OREANDA-NEWS. December 07, 2011.
Office market
Office sector conditions remain fragile with market players hesitant. Although developers are in position to construct new office buildings in the CBD area, the asking rental level of such projects (13-14 EUR/m2/month) is currently too high for potential tenants, reported the press-centre of Colliers International.

Currently, the main player on the office market is the public sector. In addition to one speculative office building that will be completed by the end of 2012, Technopolis Ulemiste will build a new office building for the Estonian Tax and Customs Board with the area of ca 11,600 sqm, planned for completion by the end of 2013. Approximately half of the office area in the new buildings of Tehnopol in the Mustamae district is also covered by the state lease contracts.

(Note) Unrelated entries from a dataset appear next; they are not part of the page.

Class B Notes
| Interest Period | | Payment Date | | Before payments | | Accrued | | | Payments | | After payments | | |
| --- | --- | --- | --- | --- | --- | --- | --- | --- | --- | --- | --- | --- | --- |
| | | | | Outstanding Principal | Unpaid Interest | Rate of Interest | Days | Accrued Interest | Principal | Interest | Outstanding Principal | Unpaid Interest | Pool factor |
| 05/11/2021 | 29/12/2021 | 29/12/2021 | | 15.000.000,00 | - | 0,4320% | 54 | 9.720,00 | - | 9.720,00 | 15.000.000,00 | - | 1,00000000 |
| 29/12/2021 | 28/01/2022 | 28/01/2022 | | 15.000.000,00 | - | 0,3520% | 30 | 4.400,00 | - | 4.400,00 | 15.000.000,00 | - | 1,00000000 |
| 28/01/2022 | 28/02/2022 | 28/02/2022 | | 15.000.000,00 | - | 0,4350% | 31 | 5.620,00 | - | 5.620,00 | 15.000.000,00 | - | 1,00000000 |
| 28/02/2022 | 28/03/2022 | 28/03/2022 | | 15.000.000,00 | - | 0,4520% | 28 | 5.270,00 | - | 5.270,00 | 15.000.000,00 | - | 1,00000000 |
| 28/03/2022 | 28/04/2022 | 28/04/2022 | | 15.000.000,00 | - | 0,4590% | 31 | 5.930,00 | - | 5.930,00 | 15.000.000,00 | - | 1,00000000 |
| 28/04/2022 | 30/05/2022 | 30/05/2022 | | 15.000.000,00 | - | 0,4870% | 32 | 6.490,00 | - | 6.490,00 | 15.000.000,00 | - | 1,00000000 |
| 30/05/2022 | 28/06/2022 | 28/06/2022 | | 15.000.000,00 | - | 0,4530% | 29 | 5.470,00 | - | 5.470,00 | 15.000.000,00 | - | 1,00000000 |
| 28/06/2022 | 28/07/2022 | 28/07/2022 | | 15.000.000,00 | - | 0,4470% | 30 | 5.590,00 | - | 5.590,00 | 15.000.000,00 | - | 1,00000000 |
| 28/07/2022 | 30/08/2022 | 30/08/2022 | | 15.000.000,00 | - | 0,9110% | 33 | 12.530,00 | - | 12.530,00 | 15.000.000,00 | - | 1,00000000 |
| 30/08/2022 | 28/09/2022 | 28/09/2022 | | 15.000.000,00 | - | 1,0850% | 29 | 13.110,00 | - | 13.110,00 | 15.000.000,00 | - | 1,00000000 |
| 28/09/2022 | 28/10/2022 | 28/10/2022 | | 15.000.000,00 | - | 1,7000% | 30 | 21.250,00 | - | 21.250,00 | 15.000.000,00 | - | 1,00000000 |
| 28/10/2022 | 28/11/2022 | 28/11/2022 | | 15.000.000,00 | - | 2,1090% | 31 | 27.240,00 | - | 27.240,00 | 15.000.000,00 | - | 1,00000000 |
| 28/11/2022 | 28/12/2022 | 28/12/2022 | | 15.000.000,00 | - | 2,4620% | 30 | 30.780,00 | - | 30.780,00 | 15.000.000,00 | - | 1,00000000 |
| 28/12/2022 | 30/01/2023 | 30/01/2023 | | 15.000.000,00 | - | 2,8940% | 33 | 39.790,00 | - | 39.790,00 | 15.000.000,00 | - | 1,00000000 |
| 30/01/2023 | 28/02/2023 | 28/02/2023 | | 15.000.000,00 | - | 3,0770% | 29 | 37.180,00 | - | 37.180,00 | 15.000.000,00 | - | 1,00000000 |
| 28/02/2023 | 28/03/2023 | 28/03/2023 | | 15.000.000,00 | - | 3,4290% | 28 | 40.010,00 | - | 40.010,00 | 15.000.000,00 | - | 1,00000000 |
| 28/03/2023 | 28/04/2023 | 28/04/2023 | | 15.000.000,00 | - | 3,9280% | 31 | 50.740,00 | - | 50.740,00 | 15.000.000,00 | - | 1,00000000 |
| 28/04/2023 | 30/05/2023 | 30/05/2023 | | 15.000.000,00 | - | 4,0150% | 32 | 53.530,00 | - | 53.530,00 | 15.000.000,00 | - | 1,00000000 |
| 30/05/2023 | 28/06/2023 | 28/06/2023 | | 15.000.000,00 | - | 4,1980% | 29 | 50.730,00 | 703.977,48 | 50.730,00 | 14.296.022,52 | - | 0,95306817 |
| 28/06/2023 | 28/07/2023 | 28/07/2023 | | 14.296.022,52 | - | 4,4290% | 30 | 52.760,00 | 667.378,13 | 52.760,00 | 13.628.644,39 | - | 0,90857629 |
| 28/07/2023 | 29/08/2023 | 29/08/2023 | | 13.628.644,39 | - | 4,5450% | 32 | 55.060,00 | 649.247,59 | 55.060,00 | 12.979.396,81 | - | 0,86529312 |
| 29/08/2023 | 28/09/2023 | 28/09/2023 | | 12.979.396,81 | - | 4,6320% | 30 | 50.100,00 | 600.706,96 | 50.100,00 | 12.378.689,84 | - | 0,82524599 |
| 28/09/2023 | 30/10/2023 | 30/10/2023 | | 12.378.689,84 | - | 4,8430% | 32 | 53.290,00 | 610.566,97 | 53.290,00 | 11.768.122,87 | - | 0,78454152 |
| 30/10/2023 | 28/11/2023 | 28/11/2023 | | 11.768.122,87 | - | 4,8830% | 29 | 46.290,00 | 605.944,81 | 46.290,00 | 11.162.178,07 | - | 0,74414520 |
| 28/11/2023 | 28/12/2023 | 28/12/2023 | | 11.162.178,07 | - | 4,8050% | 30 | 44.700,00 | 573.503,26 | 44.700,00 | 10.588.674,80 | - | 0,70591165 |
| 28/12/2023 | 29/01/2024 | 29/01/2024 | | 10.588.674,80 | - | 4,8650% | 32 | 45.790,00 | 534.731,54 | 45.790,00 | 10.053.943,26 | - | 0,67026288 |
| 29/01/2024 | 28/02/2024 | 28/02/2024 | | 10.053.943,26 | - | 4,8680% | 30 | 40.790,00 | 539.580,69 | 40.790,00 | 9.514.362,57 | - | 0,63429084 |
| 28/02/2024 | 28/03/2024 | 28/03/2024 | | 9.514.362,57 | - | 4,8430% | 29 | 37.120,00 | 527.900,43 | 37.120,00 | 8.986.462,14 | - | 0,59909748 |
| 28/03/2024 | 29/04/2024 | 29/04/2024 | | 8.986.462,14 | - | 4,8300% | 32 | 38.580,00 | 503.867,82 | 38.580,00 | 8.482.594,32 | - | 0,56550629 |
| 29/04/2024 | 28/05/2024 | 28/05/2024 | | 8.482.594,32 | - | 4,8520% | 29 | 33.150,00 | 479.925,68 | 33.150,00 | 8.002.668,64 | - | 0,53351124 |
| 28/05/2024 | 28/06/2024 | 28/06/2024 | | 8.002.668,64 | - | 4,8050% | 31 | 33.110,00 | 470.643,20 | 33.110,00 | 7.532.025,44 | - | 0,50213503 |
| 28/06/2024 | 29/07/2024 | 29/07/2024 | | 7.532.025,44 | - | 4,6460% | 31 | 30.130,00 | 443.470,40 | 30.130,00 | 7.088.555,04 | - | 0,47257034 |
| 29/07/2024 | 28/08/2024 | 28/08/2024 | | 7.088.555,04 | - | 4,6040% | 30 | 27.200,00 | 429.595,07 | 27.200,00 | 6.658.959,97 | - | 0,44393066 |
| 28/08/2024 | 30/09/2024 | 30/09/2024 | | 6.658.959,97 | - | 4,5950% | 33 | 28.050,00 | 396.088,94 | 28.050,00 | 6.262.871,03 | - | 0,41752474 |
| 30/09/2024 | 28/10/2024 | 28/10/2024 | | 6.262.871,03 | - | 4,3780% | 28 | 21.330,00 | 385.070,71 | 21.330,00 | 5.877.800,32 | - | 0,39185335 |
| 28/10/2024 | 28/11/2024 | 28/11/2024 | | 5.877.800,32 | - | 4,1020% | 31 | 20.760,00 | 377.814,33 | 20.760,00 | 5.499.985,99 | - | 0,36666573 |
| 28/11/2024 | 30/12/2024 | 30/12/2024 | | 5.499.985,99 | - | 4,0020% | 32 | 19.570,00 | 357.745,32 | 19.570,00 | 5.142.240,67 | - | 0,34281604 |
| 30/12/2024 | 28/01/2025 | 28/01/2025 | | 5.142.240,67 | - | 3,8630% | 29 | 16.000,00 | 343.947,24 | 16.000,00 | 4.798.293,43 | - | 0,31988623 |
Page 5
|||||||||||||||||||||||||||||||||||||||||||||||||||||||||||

The main topic for the state is cost efficiency, requiring architects and developers to create more cost efficient solutions. Although the state’s recent decisions have strengthened the construction sector, there is uncertainty over the future of the buildings being vacated by the state.
 
Retail market
 
 Development activity continues to be driven by supermarket and hypermarket construction, which is also very active outside of Tallinn. In October Maxima opened a new ‘XX’ supermarket in Narva with GLA 1,850 sqm and in November a ‘X’ supermarket in Tartu with GLA 810 sqm, and laid plans for expansion to Haapsalu. In addition Eften Capital will build a new shopping centre in Viljandi with an area of ca 7,000 sqm. The building will host the largest grocery store in the town.
 
Warehouse and Industrial market
 
 Industrial companies continue to look for modern industrial premises or possibilities for expansion. The main restraint on expansions are sharply increasing construction prices, pushing asking rates far too high level for potential tenants. Most demanded are modern premises with a rental rate between 4-4.5 EUR/m?/month.

The industrial market is also experiencing several bankruptcy processes. The size of the industrial land area of the bankruptcy estate of a former leading metal company Levadia Metal is over 12 ha. Finnish electronics manufacturing company Elcoteq has also submitted an application for bankruptcy. The future of the Elcoteq’s Tallinn plant which is around 9,000 sqm is unknown. 
 
Hotel market
 
 Several recent expansions of Spa-hotels show the confidence in the Hotel sectors’ continued improvement. For example Viimsi Spa opened an extension at the end of 2010, Laulasmaa Spa (located ca 40 km from Tallinn by the sea) re-opened its doors under new a operators’ management in the middle of 2011. In September 2011 Rakvere Aqva Spa & Hotel started expansion works and Aura Centre in Tartu has also announced enlargement plans. The primary drivers of growing interest in spa-tourism are the lower price of Estonian holidays compared to neighbouring countries (Russia, Finland, Sweden etc) and recovering domestic tourism.
 
Investment market
 
The beginning of November saw a deal with a commercial building at the edge of the Tallinn Old Town in Parnu road. The investor was with Russian background, confirming eastern investors’ interest for Baltic market.

In general, investment willingness is relatively strong. The main problem for investors’ is a lack of good quality properties with reasonable prices on offer. Nevertheless, although the demand is quite high, the prime yields are expected to remain stable in the near future.